Assistive Robotics
for Citizens

User modelling in Socially Assistive Robotics: two case studies 

Older adults and children are the preferred users of Socially Assistive Robots, typically in the context of applications aiming to retain/foster their cognitive capabilities. In such cases, user modelling is key to ensure the effectiveness of the robot, yet complicated by the dynamic nature of those two phases of life. In this talk, I will discuss the approaches adopted for user modelling in two projects I have been involved in, one targeting older adults and the other primary school children. I will briefly discuss their characteristics, pros and cons and outcomes, and share lessons, fun facts and unexpected challenges that I have encountered along the way.

Structured robot learning in the human-centred design of intelligent assistants 

Endowing Robots with the Ability of Intention Recognition and Decision Making

Recognizing human intentions is considered a crucial ability of assistive robots to endow them with predictive capabilities. This allows them to not only adapt to the current situation, but also to anticipate human behavior and adjust own decisions accordingly. In this talk, we will emphasize typical challenges faced in developing robot intention recognition and decision making systems, whereby specific focus will be given to systems for the recognition of human actions and plans as well as for decision making behind the orchestration of actions, both inspired from humans.

Required work:
(1) In the assistive robotics talk descriptions, which two groups are named as the preferred users of Socially Assistive Robots?
(2) Pick up the assistive robotics talk descriptions after their last sentence and continue them.

Page images and extracted text

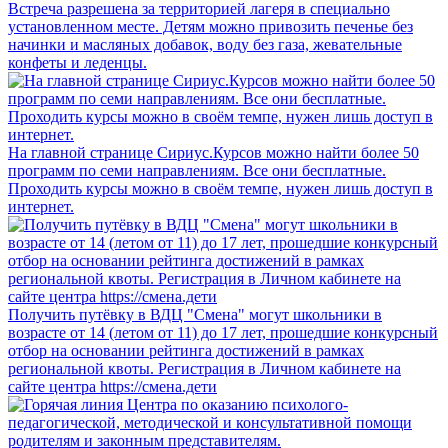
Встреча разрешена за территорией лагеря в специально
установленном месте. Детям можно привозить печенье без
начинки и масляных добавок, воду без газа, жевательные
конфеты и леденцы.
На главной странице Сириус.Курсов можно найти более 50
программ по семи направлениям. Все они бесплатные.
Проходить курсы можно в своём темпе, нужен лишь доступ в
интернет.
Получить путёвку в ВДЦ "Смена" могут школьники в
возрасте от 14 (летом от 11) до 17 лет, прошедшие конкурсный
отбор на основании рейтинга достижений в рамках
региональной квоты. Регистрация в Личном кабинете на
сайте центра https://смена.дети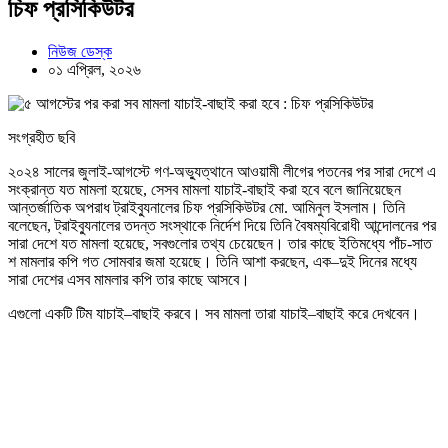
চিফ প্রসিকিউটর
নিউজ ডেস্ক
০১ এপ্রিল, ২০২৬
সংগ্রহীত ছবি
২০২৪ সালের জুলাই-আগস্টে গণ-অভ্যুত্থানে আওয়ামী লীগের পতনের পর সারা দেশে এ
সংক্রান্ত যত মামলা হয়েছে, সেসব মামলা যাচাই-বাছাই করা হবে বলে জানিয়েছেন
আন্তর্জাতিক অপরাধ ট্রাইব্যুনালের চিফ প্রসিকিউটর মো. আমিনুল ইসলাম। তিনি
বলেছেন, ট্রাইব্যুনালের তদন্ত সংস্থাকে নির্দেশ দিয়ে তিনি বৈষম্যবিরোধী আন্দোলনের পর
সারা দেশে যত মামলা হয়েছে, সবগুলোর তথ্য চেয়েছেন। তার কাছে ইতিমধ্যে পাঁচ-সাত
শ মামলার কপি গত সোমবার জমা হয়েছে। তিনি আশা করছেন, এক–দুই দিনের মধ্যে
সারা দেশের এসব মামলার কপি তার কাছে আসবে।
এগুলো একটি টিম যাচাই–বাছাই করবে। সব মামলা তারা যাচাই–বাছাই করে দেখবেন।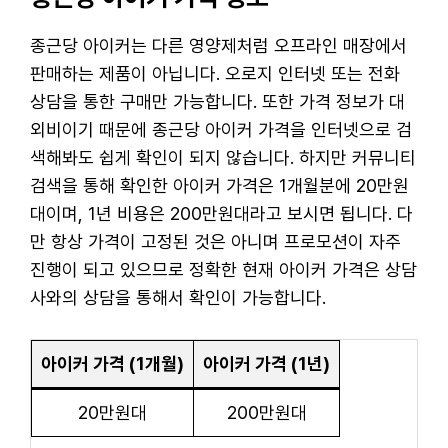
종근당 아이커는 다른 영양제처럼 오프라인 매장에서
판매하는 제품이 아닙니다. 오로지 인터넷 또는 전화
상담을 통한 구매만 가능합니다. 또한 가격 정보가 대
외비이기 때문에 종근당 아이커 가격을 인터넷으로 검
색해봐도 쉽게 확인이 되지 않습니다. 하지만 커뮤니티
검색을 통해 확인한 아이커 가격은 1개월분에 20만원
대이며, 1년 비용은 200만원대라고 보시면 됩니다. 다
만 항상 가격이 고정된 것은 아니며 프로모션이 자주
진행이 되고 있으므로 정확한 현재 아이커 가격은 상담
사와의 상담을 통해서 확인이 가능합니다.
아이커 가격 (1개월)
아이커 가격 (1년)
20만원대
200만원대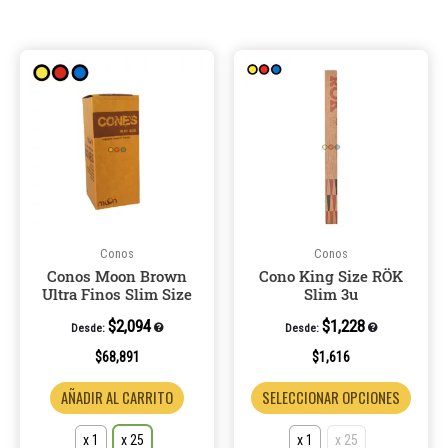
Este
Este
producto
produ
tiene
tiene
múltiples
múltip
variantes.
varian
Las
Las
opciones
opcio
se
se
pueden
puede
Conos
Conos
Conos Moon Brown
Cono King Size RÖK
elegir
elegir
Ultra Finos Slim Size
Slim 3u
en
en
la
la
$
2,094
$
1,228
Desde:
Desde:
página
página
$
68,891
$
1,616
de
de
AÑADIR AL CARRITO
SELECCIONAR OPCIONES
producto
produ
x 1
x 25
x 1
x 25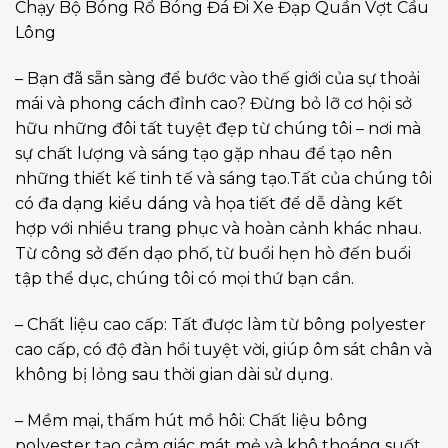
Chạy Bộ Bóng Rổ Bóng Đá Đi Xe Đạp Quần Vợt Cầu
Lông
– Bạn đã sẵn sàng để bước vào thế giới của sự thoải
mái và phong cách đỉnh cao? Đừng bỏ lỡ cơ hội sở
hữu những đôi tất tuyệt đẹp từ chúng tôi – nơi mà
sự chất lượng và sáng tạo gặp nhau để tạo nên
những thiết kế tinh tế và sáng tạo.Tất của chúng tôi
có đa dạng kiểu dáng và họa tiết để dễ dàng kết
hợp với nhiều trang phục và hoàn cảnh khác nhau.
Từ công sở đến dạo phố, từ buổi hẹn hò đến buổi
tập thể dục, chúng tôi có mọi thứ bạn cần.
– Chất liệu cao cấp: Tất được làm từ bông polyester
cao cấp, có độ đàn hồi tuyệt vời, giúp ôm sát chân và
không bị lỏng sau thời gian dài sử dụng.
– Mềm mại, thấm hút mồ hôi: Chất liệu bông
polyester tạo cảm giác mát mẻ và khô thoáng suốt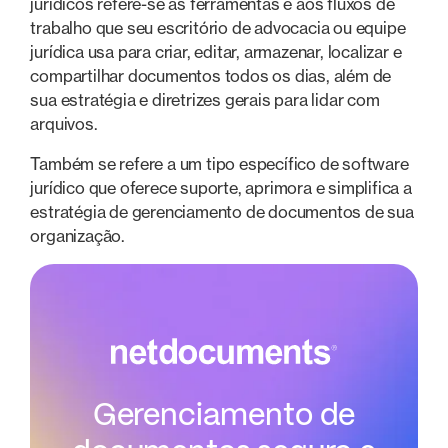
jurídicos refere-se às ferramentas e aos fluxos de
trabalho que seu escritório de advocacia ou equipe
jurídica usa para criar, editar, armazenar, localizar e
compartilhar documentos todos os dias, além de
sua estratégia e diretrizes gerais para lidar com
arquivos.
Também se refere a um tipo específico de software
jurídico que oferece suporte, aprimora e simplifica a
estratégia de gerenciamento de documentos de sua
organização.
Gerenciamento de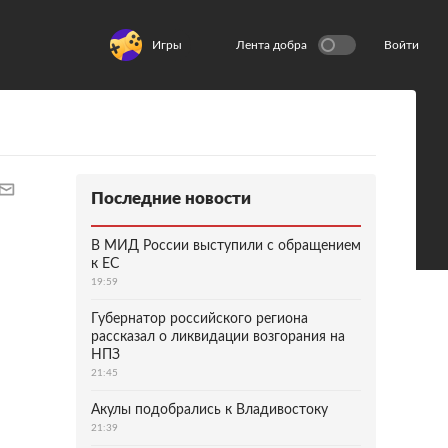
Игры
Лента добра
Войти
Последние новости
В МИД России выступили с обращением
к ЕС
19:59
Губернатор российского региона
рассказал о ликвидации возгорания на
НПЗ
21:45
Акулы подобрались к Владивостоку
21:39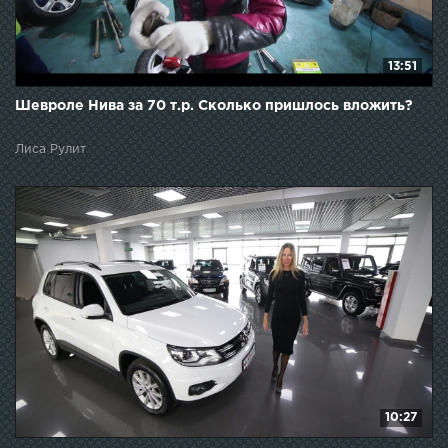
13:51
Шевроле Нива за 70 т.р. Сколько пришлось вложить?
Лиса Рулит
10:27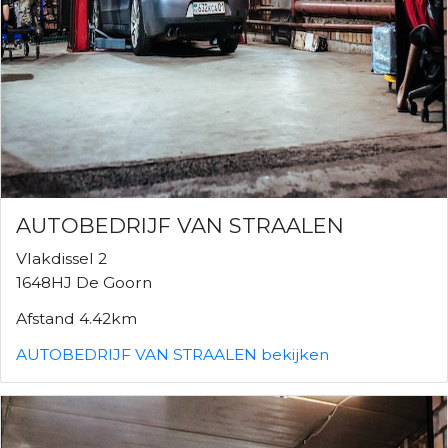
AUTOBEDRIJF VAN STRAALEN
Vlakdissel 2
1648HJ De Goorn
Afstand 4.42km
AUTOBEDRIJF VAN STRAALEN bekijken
* * *
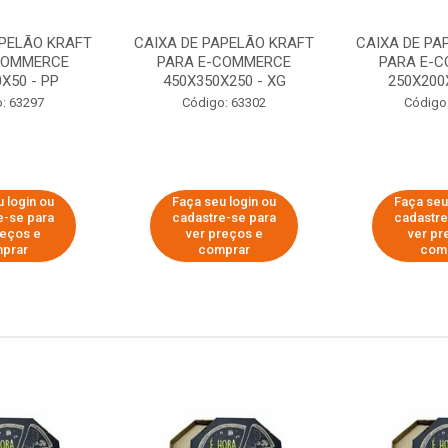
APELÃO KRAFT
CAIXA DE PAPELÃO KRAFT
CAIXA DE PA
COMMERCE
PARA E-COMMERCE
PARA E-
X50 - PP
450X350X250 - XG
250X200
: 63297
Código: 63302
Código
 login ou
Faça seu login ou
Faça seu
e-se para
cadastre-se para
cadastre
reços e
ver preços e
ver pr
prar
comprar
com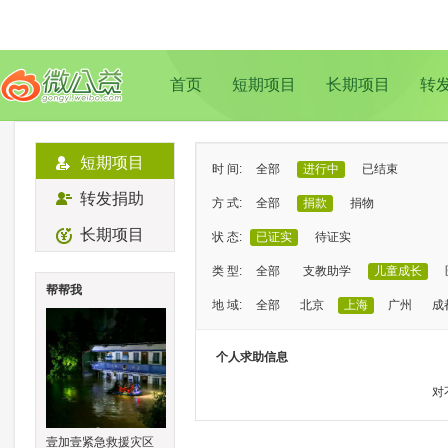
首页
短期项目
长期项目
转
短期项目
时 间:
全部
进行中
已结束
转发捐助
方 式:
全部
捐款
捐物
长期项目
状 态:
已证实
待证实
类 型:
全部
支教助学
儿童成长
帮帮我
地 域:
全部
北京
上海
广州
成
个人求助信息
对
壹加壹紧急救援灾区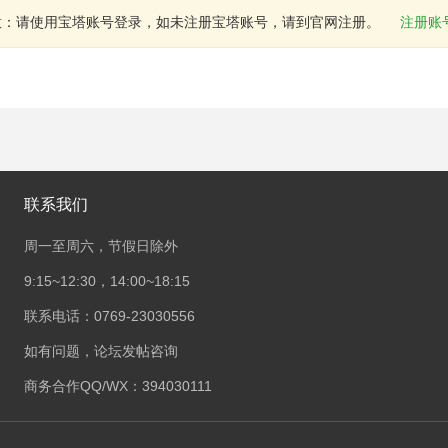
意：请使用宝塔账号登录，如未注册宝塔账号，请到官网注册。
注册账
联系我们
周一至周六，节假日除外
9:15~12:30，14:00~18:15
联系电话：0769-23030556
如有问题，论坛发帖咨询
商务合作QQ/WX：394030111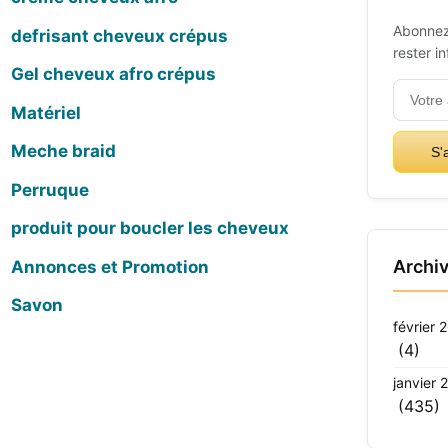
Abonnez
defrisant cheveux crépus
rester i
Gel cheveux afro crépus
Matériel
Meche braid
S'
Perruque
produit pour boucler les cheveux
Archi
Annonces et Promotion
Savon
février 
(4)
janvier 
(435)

List of answers:
(1) Older adults and children.

(2)
Assistive sensorimotor augmentation as a new paradigm of human-robot collaboration   

Sensorimotor augmentation re-defines the nature of physical human-robot interaction, as it envisages to integrate humans and AI-powered supernumerary robotic limbs to perform complex manipulation tasks with both biological and artificial limbs under the direct control of the human. A fundamental challenge is to find the right trade-off between motion task parameters that are controlled by the user, and the level of autonomy of the robot. The enabling core technologies of this interplay are wearable sensorimotor interfaces that establish a connection between the human sensorimotor system and the system of actuators and sensors of the robot, allowing for reciprocal awareness, trustworthiness, and mutual understanding. So far, wearable extra limbs have been mainly used to augment healthy humans’ capabilities, while collaborative arms and grippers have been mainly applied to industrial assembly tasks. Assistive sensorimotor augmentation, instead, focuses on applying these technologies as assistive devices and targets a large set of end-users with upper-limb disabilities.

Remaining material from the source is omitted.